The current methods to categorize renal function (CG and MDRD) suffer from limitations and lack of accuracy over the entire range of renal function. The future of renal research will be to develop new formulas to calculate eGFR over the range from normal to ESRD as well as to identify alternative biomarkers of renal function. Over the next 5 years, our opinion is that for renal impaired pharmacokinetic studies, the utility of eGFR formulas will switch from CG to MDRD and we could possibly see an increase in the use of CKD-EPI. Moreover, we anticipate more research nephrologists will opt to use 24-h urine collection for the healthy match subjects, if CG or MDRD does not truly reflect GFR.

A recent advancement in this field is the attempt of pharmaceutical sponsors and CROs to develop templates for protocol design or engage people with expertise to provide uniformity in procedural development. However, even with a template or standardized study design, investigational drugs may have different toxicities and pharmacokinetic properties so expert input is needed to customize these protocols for this special patient population.

Key issues

• Renal impaired pharmacokinetic studies are necessary to determine if a therapeutic compound will require dose adjustment in patients with renal dysfunction or are contraindicated for patients with certain stages of chronic kidney disease.

• Both the FDA and EMA have issued detailed guidelines for renal impaired pharmacokinetic studies, while many of the requirements are similar between the two agency instructions, GFR methodology and reporting differ.

• An updated position on the FDA draft guidelines redefines end-stage renal disease as <30 mL/min, and states this patient population is suitable for a ‘worst case scenario’ reduced study.

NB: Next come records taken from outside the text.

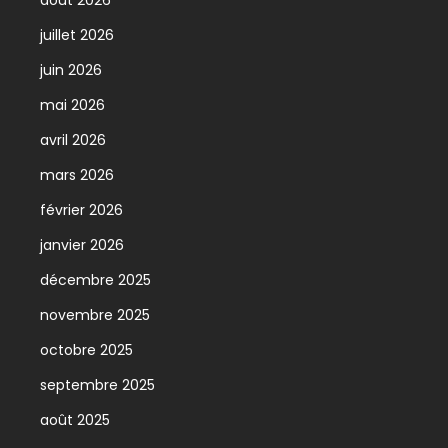
juillet 2026
juin 2026
mai 2026
avril 2026
mars 2026
février 2026
janvier 2026
décembre 2025
novembre 2025
octobre 2025
septembre 2025
août 2025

• Under certain circumstances, population pharmacokinetic and PBPK modeling analysis may provide sufficient information to instruct renal impairment labeling

Declaration of interest

S Paglialunga, E Offman, N Ichhpurani, and BH Morimoto are employees of Celerion. TC Marbury is an employee and equity owner of Orlando Clinical Research Center. The authors have no other relevant affiliations or financial involvement with any organization or entity with a financial interest in or financial conflict with the subject matter or materials discussed in the manuscript apart from those disclosed.

Acknowledgments

We would like to thank all of the patients and families who have participated in these renal impaired pharmacokinetic studies as well as the pharmaceutical and biotech sponsors we have worked with.

Additional information

Funding

This research received no specific grant from any funding agency in the public, commercial, or not-for-profit sectors.